### [SOURCE EXTRACT]
-=-=-=-=-

Regular _floss readers may remember the article I posted last month about The Secret Society for Creative Philanthropy. The group gives away $100 grants to people, as long as those people promise to give away the money in a creative way. We got so many excellent reader ideas in the comments section, we decided to take a closer look at the Society's past giveaways.

Before we get started on the actual philanthropic practices of the Secret Society for Creative Philanthropy, let's take a quick look at the history of the program. In my original article, I mistakenly said the Society was based in the Bay Area. As it turns out, the San Francisco and Athens, Georgia, branches are only chapters of the original group, which was started by Courtney Martin in New York City back in 2006.

-=-=-=-=-

### [MATERIAL PROVIDED]
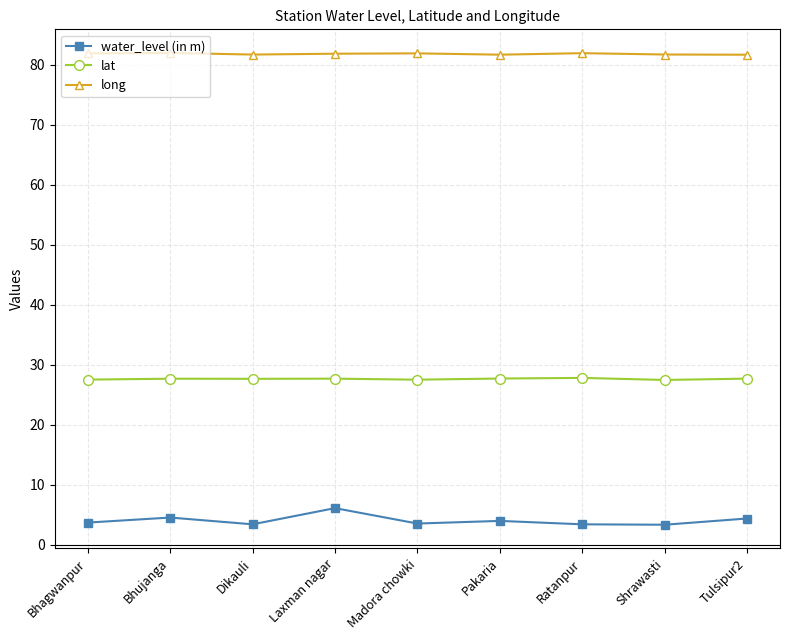

What is the difference between the second highest and minimum values in the long series?

0.3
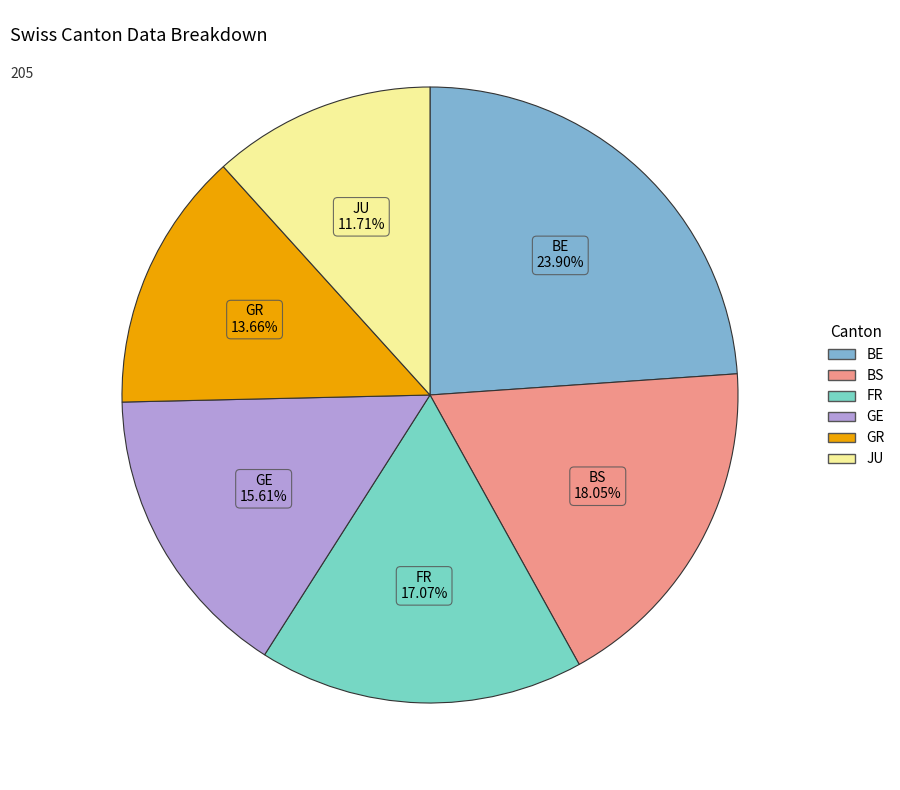

Is there any slice that represents more than half of the pie?

No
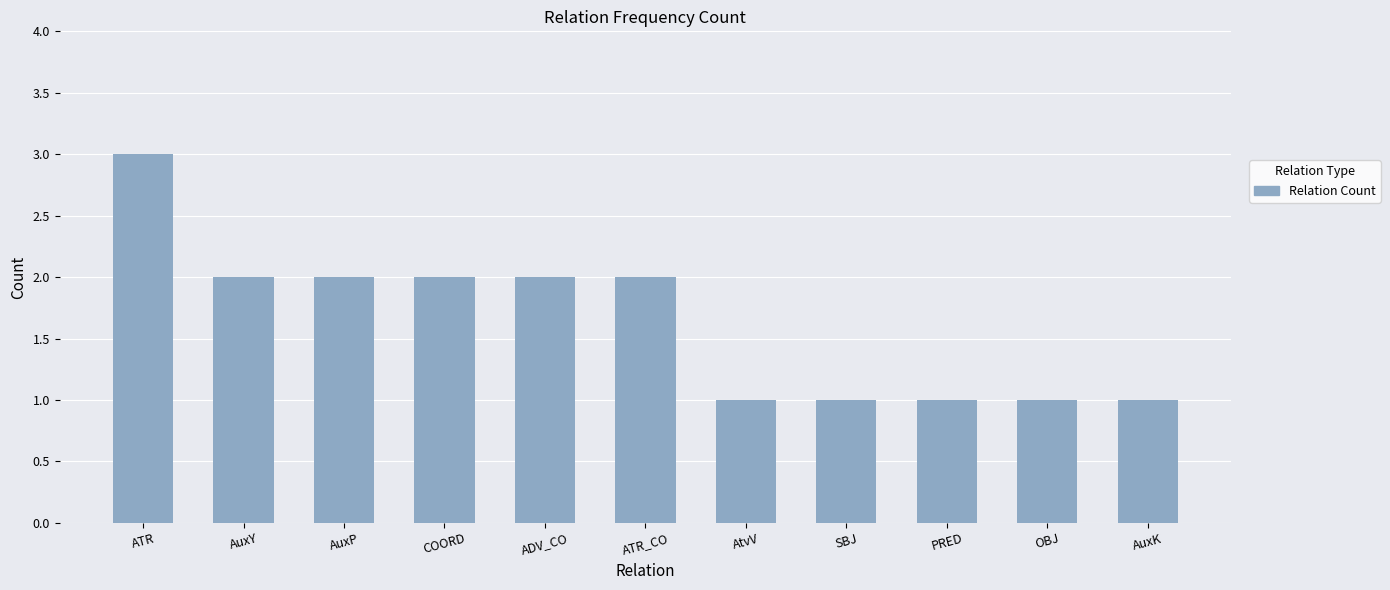

What is the value of the 7th bar from the left?

1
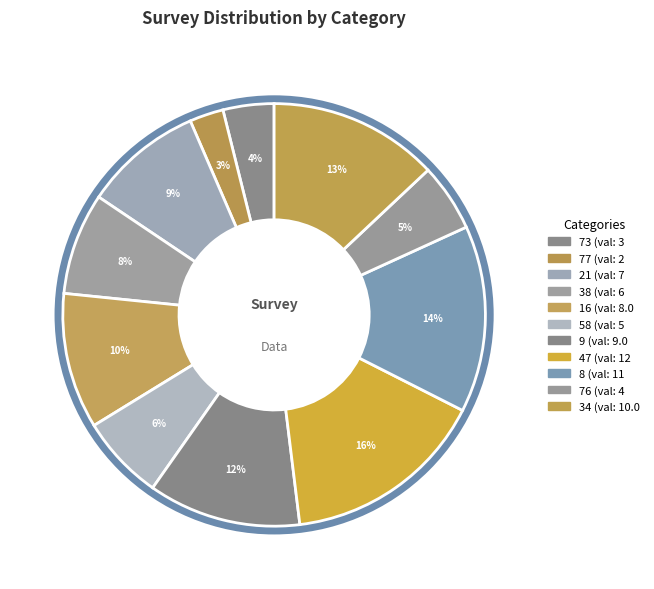

Count the number of slices in the pie.

11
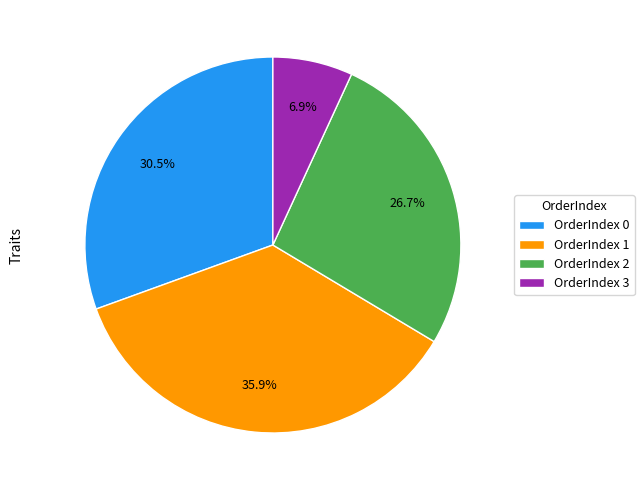

What is the total percentage of OrderIndex 3 and OrderIndex 0?

37.4%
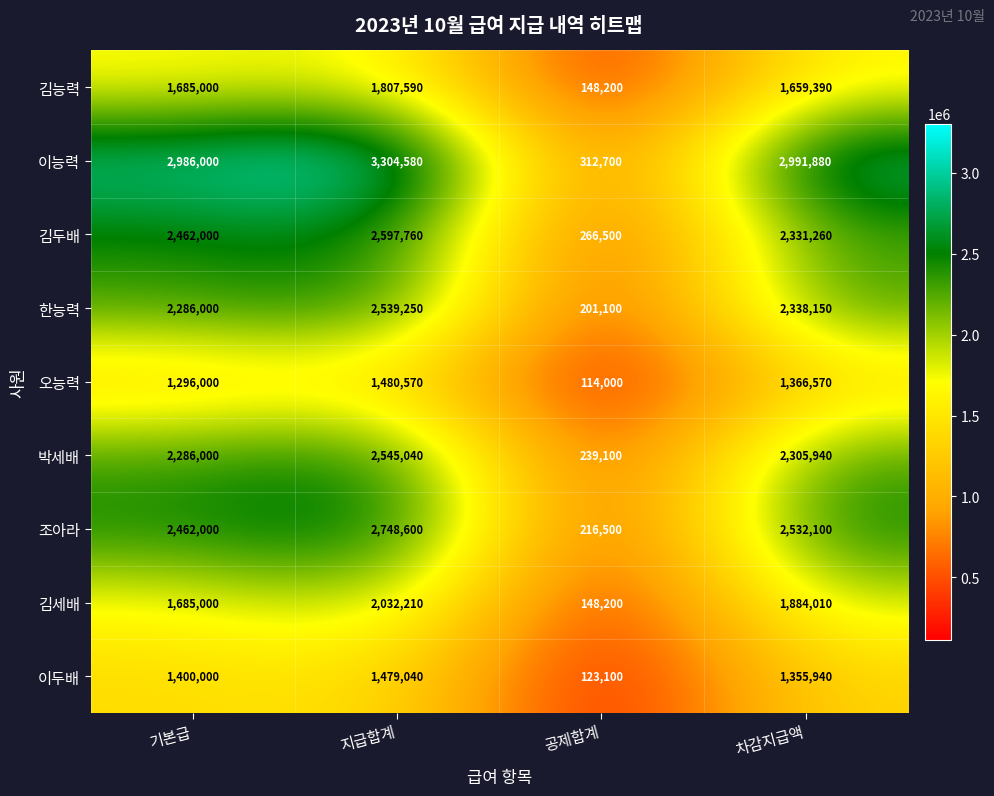

Which label corresponds to the largest value in the chart?

지급합계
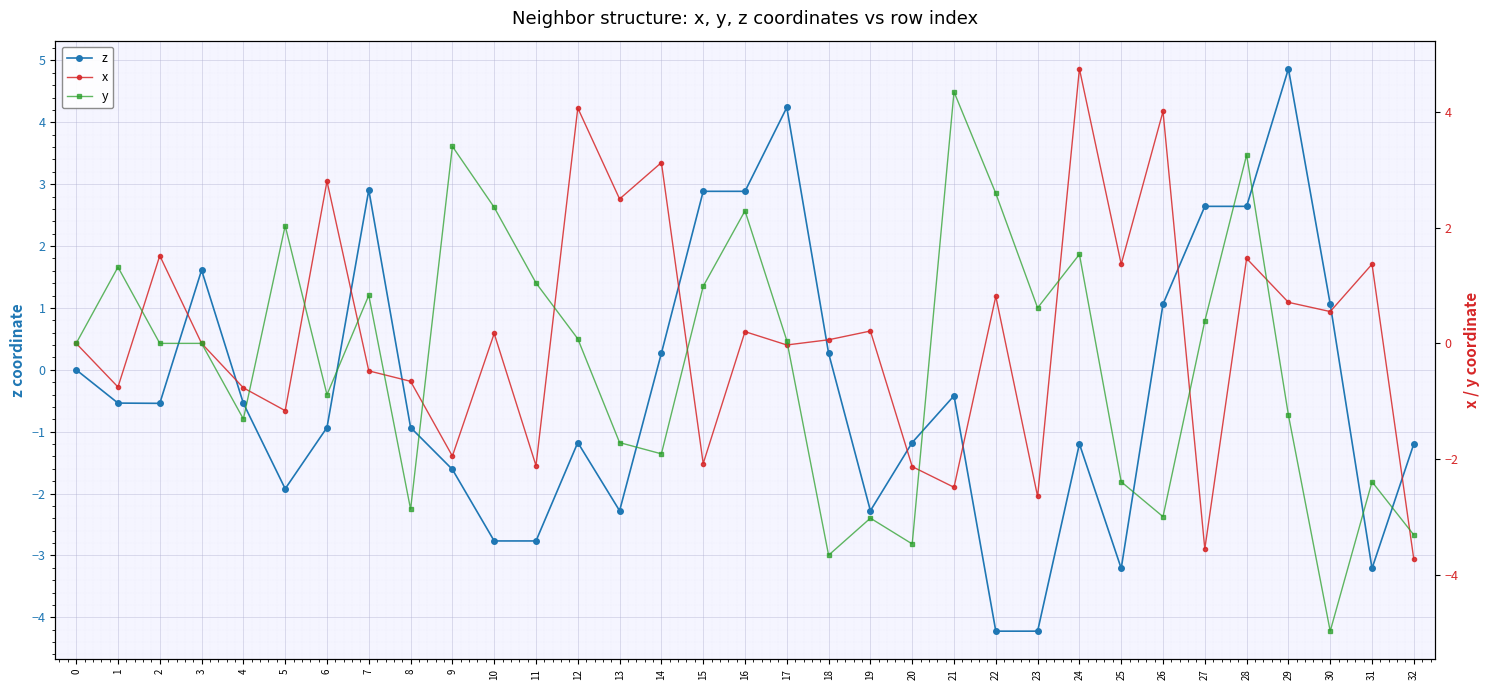

What is the spread (max minus min) of values at 29?

6.1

-=-=-=-=-

### [STUDY QUESTIONS]
1. List every place named in the passage about the Secret Society for Creative Philanthropy.
2. Rewrite all the chart rows, substituting "pie chart" for "pie" and leaving everything else the same. Omit the pictures.

### [PROBLEM SOLUTIONS]
1.
Bay Area
San Francisco
Athens, Georgia
New York City

2.
What is the difference between the second highest and minimum values in the long series?

0.3

Is there any slice that represents more than half of the pie chart?

No

What is the value of the 7th bar from the left?

1

Count the number of slices in the pie chart.

11

What is the total percentage of OrderIndex 3 and OrderIndex 0?

37.4%

Which label corresponds to the largest value in the chart?

지급합계

What is the spread (max minus min) of values at 29?

6.1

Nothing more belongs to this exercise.